# [TASK BRIEF]
How many lines in these records hold the string "right"? Reply with the number alone.

# [INPUT DATA]

=== Begin Enclosure ===

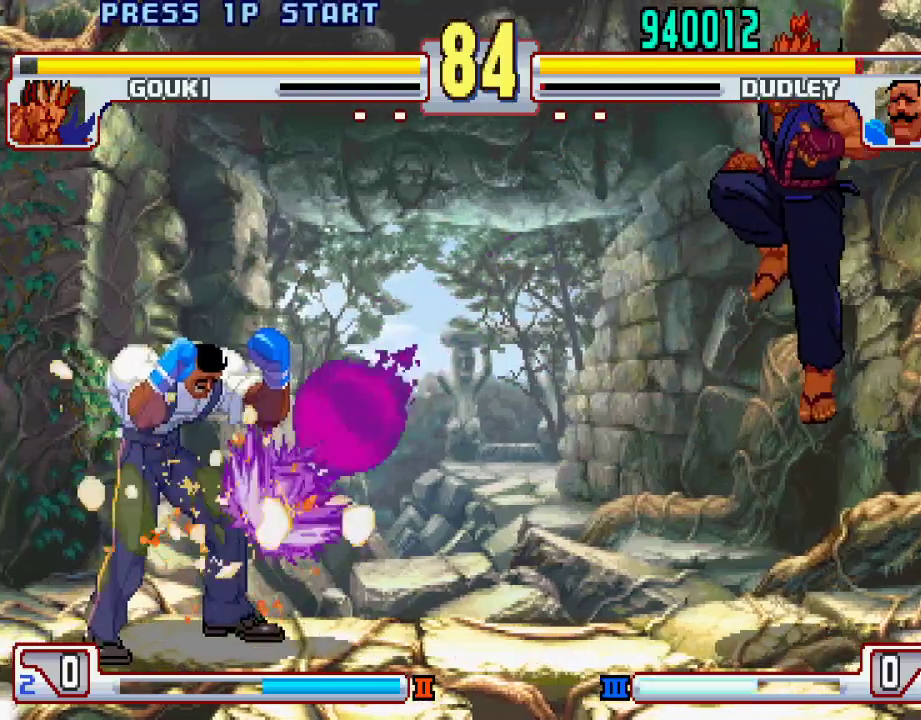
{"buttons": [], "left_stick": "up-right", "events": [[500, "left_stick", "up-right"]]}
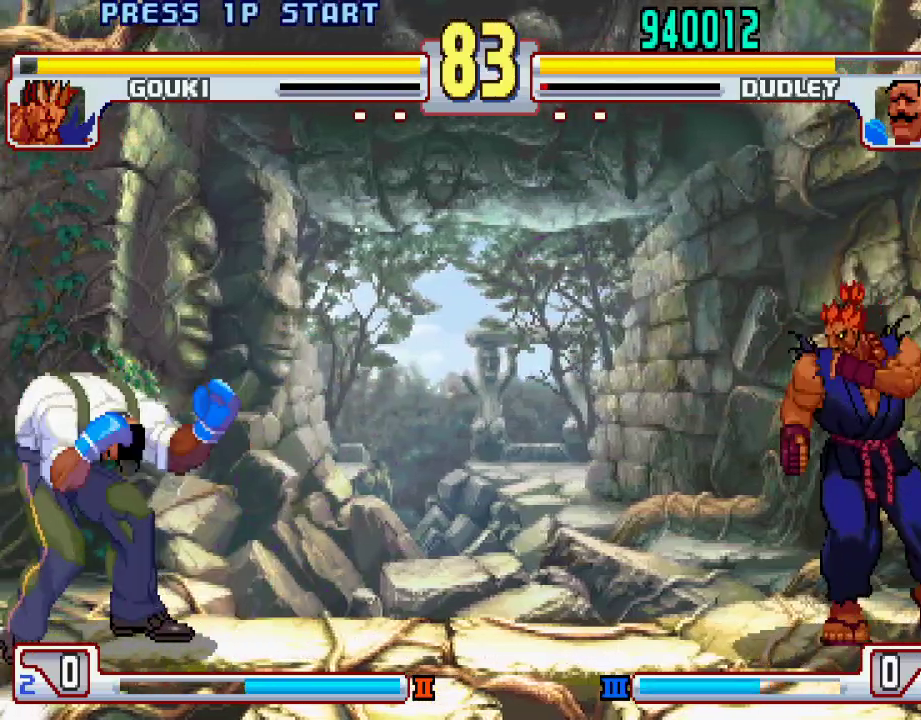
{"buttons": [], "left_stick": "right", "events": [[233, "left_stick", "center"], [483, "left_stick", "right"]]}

=== End Enclosure ===
=== Begin Enclosure ===

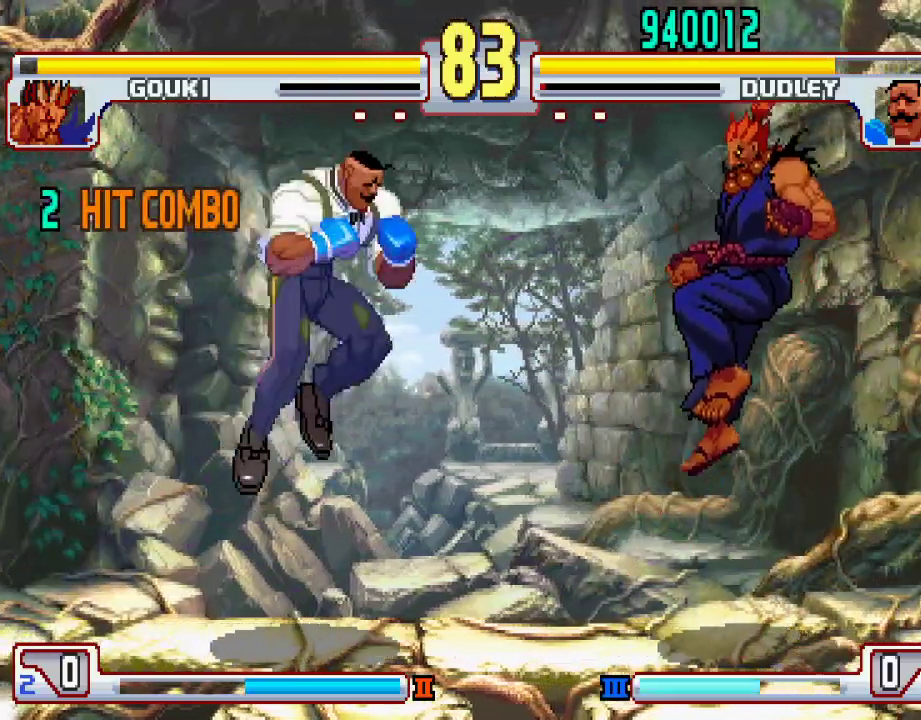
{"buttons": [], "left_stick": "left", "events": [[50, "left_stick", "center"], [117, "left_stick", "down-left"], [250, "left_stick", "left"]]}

=== End Enclosure ===

# [WRITTEN SOLUTION]
2